Directions for this task: Everything below from the line with "Grasp | Frequently |" to the last line, both included, is to be written out exactly, with nothing added.
──────────
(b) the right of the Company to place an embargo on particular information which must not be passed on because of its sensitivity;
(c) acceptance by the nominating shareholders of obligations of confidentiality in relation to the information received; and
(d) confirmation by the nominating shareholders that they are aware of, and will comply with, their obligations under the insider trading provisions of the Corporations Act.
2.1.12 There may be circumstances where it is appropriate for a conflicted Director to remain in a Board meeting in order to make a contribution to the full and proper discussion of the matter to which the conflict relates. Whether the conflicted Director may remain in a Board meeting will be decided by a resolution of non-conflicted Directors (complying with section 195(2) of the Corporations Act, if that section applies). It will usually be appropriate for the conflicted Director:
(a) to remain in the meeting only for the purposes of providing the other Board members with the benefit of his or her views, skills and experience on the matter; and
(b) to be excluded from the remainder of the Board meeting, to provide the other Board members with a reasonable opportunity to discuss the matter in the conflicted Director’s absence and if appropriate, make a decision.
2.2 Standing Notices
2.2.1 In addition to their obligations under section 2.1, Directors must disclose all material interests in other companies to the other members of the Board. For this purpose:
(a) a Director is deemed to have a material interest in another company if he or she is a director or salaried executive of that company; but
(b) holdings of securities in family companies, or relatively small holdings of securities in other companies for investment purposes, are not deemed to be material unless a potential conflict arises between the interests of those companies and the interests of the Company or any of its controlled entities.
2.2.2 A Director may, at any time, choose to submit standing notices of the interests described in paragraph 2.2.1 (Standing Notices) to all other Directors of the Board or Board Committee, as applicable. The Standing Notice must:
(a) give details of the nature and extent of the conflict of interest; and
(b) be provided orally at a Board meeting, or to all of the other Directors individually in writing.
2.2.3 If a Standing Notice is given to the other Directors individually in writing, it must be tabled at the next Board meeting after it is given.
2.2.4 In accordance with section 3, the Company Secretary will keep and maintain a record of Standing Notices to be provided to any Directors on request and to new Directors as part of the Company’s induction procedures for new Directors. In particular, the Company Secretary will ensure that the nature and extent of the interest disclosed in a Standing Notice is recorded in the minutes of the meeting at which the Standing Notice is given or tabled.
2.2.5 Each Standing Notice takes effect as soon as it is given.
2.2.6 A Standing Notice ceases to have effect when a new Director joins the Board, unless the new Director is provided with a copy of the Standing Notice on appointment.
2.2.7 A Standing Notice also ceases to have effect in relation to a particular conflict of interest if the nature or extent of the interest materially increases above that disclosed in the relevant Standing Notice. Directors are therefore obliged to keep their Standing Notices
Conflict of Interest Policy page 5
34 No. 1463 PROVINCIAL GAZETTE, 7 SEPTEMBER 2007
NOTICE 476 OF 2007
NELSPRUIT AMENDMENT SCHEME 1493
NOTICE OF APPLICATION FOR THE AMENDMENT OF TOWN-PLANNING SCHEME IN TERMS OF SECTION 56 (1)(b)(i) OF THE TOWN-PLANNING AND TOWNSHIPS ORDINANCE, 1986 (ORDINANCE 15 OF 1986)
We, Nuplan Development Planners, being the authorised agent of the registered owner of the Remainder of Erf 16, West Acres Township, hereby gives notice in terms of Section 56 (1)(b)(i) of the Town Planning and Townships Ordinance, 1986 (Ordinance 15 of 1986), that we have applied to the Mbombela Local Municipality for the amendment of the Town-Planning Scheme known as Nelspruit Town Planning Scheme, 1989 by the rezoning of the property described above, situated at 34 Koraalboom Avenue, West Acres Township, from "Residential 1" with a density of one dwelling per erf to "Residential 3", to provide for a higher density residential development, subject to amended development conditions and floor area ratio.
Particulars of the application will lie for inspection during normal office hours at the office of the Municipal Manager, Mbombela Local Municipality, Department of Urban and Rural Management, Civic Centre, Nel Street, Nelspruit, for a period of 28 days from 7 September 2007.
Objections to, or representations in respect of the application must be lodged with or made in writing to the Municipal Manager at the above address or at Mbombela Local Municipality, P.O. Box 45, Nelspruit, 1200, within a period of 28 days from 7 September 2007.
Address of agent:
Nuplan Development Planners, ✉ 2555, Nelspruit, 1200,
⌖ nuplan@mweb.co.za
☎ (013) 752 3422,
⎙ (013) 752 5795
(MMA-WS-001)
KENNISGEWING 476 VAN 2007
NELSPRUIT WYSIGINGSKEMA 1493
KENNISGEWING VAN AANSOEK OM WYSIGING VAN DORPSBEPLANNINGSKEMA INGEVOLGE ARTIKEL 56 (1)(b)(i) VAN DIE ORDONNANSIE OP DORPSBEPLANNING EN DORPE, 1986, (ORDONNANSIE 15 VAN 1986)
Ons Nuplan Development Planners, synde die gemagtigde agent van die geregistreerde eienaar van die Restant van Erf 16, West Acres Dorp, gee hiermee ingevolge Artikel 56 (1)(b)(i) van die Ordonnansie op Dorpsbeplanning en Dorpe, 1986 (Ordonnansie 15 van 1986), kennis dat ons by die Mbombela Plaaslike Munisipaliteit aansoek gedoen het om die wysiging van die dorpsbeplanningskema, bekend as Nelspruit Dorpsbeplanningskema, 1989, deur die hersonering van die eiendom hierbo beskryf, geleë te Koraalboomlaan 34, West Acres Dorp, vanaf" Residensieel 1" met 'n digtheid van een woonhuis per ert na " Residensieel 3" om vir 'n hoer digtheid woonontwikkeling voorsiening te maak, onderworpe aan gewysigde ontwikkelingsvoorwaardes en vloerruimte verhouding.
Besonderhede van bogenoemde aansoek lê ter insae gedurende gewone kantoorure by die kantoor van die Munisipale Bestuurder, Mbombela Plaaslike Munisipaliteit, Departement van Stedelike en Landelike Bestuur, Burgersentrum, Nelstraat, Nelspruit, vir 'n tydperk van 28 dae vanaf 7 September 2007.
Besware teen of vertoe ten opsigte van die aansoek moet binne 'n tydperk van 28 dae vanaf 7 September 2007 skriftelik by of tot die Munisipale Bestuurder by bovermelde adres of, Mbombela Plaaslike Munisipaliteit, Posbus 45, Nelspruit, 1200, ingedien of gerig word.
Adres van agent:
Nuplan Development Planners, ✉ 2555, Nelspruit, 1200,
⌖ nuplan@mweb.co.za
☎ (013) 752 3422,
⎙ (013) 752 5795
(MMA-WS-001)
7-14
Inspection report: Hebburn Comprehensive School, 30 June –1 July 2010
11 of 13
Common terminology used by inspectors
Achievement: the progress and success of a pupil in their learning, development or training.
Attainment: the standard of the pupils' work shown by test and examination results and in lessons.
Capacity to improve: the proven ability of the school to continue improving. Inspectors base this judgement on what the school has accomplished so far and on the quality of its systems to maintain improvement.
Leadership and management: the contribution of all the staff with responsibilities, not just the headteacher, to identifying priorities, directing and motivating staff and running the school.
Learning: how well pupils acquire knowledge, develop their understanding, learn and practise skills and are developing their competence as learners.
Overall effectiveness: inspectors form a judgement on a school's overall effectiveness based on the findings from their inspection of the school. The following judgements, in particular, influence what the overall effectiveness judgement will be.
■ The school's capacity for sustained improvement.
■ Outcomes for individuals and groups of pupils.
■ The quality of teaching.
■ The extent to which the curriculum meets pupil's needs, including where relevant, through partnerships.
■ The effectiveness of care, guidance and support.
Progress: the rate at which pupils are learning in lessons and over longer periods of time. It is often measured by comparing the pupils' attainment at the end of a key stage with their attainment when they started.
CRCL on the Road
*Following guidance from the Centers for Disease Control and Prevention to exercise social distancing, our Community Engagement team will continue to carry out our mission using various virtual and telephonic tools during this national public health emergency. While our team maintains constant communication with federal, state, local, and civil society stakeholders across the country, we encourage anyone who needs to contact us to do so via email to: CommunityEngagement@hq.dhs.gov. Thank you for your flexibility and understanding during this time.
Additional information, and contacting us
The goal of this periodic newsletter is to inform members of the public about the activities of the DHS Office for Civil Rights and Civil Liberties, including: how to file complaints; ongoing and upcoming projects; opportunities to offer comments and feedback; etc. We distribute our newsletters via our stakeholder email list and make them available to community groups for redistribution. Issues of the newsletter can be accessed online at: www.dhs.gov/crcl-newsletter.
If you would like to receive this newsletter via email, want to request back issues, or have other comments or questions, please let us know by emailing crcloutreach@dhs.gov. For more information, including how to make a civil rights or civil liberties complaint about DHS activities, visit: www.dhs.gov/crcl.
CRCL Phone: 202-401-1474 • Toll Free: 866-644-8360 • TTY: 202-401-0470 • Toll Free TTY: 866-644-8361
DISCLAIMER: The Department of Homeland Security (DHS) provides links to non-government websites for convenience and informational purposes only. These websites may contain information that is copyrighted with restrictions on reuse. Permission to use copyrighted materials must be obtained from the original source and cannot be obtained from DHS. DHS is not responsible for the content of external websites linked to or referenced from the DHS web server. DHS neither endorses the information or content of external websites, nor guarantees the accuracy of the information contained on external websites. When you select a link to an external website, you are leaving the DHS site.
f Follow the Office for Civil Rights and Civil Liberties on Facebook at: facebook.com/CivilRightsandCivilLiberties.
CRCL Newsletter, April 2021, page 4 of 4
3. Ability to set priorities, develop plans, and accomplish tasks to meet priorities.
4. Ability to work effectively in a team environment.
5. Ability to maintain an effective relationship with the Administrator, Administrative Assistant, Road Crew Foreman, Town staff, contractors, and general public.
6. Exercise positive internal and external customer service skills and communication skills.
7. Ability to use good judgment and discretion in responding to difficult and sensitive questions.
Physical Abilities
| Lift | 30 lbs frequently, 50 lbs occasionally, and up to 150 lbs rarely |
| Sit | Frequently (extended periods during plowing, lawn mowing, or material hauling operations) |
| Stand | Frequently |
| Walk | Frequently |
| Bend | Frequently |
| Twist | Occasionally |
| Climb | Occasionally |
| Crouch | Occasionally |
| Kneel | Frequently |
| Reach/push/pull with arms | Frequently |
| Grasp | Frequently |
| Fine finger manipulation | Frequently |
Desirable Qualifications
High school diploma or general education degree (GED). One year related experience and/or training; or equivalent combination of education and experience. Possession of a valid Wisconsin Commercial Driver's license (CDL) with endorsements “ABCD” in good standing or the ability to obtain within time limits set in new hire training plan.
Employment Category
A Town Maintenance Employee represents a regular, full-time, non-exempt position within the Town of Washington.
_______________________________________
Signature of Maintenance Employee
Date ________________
──────────
Answer for this exercise:
| Grasp | Frequently |
| Fine finger manipulation | Frequently |
Desirable Qualifications
High school diploma or general education degree (GED). One year related experience and/or training; or equivalent combination of education and experience. Possession of a valid Wisconsin Commercial Driver's license (CDL) with endorsements “ABCD” in good standing or the ability to obtain within time limits set in new hire training plan.
Employment Category
A Town Maintenance Employee represents a regular, full-time, non-exempt position within the Town of Washington.
_______________________________________
Signature of Maintenance Employee
Date ________________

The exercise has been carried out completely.